Bu gün kanlı bir Bayram yaşıyoruz. Ülkemizde 1 Mayıslar ne yazıkki kendilerini diktatör gibi gören iktidarların yönetiminde hep kanlı yaşanmıştır. Bu gün yaşadığımız 1 Mayıs böyle bir Başbakanın ve iktidarının döneminde gerçekleşiyor. Sendikaların 1 Mayıs’ı Taksim meydanında kutlama talebini reddeden AKP hükümeti, Taksim’e giden bütün yolları ulaşıma kapattı. Buna Galata Köprüsü de dahil. 1 Mayıs 1977’de 34 kişinin hayatını kaybettiği olaylardan sonra 1 Mayıs kutlamalarına kapatılan Taksim Meydanı geçen yıl açıldıktan sonra bugün de yasağın farklı bir biçimiyle yeniden işçi ve emekçilere kapatıldı. Ancak belki de ilk kez İstanbullular böyle bir günle karşılaşıyor. 1 Mayıs’ın “inşaat” gerekçesiyle Taksim’de kutlanmasının yasaklanması ardından İstanbul adeta AKP kuşatmasına alındı. Yaklaşık 14 milyon nüfuslu bir kente, ‘AKP’nin çiftliği’ muamelesi yapıldı. Sendikal direnişi kırmak için Taksim’e çıkan bütün yollar ulaşıma kapatıldı. Sadece 1 Mayıs’ı kutlamak isteyenler değil, koca metropol diktatoryal rejimlerin bile cesaret etmediği uygulamalara maruz kaldı. Metrobüs, metro, tramvay, vapur seferleri, Taksim otobüs seferlerinin durdurulması ardından Galata Köprüsü ile Unkapanı Köprüsü’nün de kapakları açıldı.

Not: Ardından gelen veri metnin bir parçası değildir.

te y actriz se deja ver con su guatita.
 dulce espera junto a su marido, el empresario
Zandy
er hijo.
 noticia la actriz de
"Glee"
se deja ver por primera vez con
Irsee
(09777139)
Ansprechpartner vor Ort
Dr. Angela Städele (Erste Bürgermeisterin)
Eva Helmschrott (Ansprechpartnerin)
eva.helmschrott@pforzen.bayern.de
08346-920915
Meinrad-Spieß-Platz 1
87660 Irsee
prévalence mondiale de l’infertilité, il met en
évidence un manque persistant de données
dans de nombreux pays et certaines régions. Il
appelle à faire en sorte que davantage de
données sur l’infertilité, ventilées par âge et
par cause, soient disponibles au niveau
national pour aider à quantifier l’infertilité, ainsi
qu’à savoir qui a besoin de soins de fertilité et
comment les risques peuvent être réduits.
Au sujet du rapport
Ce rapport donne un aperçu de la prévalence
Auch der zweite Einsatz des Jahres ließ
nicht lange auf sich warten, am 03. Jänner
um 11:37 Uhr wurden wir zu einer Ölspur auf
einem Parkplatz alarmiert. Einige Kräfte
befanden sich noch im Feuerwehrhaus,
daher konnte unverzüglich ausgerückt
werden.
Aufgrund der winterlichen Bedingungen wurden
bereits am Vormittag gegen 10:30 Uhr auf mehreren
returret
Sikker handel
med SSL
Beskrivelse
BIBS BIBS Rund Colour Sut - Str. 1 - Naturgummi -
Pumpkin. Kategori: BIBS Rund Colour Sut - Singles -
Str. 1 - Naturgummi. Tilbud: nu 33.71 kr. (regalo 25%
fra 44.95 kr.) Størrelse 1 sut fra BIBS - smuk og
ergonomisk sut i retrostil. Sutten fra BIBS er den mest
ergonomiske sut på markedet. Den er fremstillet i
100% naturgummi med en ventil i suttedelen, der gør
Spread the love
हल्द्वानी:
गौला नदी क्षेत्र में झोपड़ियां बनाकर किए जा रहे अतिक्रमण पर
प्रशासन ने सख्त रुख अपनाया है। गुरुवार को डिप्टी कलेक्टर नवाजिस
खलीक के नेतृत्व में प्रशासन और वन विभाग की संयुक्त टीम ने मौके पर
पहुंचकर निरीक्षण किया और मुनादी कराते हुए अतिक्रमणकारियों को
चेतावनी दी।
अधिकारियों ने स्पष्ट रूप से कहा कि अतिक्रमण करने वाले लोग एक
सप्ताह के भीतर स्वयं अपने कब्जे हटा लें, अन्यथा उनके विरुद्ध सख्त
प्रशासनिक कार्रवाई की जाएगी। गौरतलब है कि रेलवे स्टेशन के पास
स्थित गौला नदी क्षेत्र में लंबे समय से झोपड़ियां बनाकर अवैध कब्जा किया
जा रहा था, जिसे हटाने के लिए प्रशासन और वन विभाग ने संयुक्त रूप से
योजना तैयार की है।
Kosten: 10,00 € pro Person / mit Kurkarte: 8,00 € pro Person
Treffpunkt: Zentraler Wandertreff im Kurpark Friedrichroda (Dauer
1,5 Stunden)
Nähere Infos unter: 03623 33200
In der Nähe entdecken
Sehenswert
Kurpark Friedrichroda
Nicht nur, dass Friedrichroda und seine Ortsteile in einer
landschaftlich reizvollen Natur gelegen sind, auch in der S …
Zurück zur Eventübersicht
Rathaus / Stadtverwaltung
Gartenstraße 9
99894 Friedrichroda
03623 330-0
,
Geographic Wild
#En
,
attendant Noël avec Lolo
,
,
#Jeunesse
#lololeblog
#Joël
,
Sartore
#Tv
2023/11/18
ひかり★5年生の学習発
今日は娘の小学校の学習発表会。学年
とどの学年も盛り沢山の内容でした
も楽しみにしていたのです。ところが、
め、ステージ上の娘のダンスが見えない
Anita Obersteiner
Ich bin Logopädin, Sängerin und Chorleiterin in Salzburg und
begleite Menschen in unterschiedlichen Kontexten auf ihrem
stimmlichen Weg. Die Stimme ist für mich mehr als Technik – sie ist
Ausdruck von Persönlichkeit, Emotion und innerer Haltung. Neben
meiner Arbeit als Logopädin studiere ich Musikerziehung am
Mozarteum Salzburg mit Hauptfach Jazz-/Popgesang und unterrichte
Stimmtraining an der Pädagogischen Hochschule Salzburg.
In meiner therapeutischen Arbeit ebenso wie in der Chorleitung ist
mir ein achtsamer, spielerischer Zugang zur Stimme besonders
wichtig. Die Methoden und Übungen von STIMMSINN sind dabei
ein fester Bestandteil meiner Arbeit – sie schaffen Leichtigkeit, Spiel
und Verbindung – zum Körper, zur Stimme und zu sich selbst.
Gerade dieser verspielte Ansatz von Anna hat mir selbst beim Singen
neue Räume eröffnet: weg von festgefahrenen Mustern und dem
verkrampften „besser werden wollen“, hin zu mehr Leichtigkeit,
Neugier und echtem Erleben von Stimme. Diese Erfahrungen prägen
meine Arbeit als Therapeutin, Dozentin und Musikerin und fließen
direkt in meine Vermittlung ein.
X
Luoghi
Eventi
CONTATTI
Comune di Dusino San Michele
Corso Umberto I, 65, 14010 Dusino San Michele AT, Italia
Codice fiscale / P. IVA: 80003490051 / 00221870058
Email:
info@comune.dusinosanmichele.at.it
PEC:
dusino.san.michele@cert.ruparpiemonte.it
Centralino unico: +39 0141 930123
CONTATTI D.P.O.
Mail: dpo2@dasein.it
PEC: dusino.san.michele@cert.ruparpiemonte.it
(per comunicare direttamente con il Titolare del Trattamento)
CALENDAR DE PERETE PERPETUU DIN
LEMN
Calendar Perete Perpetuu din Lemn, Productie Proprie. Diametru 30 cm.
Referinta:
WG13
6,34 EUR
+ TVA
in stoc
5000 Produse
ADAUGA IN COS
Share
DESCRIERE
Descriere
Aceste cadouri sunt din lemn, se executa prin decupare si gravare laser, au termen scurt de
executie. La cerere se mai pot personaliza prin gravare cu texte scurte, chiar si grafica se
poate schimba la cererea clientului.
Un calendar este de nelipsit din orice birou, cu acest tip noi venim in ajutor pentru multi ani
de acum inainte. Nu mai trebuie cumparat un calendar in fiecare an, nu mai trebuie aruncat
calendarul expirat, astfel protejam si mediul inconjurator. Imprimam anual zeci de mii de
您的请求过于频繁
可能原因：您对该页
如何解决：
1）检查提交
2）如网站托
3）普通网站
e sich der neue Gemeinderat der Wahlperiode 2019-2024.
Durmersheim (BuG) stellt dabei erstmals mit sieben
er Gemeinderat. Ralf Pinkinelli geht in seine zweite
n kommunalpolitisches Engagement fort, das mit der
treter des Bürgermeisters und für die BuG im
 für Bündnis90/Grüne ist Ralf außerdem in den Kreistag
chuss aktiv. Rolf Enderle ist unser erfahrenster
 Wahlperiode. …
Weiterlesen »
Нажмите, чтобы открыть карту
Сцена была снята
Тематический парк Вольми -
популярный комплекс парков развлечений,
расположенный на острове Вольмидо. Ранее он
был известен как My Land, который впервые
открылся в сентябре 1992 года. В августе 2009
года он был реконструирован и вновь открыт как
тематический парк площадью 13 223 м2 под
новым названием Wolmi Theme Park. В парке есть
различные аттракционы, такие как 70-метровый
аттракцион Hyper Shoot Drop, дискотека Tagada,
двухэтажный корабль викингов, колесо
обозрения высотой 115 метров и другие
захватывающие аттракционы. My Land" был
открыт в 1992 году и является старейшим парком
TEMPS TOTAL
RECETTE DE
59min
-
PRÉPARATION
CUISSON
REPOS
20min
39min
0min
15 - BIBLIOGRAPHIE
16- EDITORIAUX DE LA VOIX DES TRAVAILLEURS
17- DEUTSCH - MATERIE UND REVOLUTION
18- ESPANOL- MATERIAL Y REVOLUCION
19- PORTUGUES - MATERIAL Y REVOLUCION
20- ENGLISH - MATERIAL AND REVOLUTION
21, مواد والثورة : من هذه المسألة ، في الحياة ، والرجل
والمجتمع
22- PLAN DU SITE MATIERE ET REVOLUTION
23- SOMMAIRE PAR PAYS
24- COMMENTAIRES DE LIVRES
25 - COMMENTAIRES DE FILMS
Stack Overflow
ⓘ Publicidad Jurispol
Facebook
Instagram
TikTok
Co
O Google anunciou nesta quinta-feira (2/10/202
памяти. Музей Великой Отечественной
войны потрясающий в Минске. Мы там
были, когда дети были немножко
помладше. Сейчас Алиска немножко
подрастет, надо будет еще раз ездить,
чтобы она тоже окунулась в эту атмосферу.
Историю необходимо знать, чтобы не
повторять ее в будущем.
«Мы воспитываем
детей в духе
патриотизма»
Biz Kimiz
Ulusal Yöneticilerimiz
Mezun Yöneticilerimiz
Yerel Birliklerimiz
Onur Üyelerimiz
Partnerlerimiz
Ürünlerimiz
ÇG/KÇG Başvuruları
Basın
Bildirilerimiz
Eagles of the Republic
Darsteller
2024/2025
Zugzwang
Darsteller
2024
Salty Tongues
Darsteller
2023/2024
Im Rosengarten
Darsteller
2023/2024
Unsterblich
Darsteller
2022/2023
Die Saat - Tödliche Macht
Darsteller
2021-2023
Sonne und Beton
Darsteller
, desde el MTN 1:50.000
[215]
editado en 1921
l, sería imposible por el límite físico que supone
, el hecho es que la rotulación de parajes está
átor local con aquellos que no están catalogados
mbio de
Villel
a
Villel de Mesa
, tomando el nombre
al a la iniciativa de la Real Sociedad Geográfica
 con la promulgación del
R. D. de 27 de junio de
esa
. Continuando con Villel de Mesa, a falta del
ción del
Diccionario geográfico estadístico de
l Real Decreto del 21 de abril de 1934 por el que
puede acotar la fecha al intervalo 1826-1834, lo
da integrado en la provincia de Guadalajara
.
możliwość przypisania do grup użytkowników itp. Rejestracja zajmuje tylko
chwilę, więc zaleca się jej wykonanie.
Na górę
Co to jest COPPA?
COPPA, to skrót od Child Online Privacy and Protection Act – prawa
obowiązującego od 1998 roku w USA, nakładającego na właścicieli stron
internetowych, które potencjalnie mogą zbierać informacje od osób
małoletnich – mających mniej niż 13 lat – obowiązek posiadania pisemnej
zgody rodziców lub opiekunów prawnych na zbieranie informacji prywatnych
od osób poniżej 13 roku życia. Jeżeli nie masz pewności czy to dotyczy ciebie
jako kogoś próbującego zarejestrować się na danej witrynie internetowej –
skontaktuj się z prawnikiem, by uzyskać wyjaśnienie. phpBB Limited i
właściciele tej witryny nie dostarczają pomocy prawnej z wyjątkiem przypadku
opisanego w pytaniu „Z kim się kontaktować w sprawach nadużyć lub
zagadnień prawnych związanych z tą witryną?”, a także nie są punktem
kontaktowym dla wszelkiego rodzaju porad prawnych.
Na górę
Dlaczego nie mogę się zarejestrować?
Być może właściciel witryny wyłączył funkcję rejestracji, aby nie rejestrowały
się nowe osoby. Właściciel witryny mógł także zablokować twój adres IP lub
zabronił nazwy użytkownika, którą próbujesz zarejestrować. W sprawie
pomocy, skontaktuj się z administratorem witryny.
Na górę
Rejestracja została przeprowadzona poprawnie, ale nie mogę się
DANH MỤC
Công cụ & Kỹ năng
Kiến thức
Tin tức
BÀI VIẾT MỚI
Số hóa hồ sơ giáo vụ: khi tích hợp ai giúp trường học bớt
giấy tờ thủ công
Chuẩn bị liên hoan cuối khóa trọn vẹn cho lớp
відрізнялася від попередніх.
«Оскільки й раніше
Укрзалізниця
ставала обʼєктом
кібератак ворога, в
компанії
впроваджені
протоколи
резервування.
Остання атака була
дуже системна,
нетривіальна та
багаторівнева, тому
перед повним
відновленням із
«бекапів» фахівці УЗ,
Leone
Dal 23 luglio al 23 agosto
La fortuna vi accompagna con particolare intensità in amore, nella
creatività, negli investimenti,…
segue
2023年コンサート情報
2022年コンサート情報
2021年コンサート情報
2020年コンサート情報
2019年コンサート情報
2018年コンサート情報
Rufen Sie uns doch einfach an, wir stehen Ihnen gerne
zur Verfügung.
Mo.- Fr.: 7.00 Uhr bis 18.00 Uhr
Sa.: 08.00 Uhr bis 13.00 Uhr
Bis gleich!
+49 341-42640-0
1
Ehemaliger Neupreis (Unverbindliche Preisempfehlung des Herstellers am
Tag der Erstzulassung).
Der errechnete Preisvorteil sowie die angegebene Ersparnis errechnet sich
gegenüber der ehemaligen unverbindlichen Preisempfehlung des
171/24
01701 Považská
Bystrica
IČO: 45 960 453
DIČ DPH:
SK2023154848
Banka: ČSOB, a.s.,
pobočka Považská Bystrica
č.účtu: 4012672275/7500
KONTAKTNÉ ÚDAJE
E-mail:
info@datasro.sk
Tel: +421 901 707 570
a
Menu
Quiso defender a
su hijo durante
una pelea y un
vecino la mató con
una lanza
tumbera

“Toplumsal muhalefetin büyüyüp geliştiği bir dönemde üstelik genel seçimlere bir yıl kala toplumsal muhalefetin geriletilmesinde, sindirilmesinde, gayrımeşrulaştırılmasında son derece etkili olan bir travma’ olarak kayıtlara geçecektir. Günümüzün ileri demokrasi adı altında yaşadığı bu katliam, atanmış ve seçilmiş sorumlularının Başbakan, İçişleri-Emniyet-İstihbarat bürokrasisinin ve harp örgütlenmesinin sorgulanmasını talep etmek ve başta Başbakan olmak üzere sorumluları açığa çıkartmak ‘kanlı 1 Mayıs’ta niçin kan döküldüğünün, kimin kan döktüğünün adını koymak ‘demokratik çözüm ve barış süreci’nin selameti için gereklidir.
Mağrur olma Padışahım Senden Büyük Allah Var sözü:
Osmanlı Devleti’nde gelenek haline getirilmiş, koskoca Osmanlı İmparatorluğu’nun padişahı olsa da neticede fani bir insan olduğunu ona unutturmamanın bir yoludur. Yavuz Sultan Selim’in (I. Selim) halife olmasıyla birlikte başladığı söylenen bu gelenekte yeni padişah olan şehzadeye tahta çıkışında ve daha sonra da bayram günlerinde, cülus törenlerinde, cuma namazlarında paşaların hep bir ağızdan bu sözü söyleyerek ona ölümlü olduğunun her daim hatırlatılması, kibirden uzak tutulması amaçlanır.
Ne yazıkki günümüzde Bakanlar kurulundaki Bakanların Kibrinden geçilmeyen Başbakanın kendine gelebilmesi için böyle bir sologan atma cesaretlerinin olduğuna inanmıyorum. Bu sologanı atmak ne yazıkki Türkiye Büyük Millet meclisinde ki Muhalif parti Millet vekillerinin bir ağızdan her Meclis açılışında bu sözü dile getirmeleri ile sağlanır umarım.
Belki Başbakan bu sözü duydukça kaybettiği aklı geri gelirde, bir an önce kendine gelir.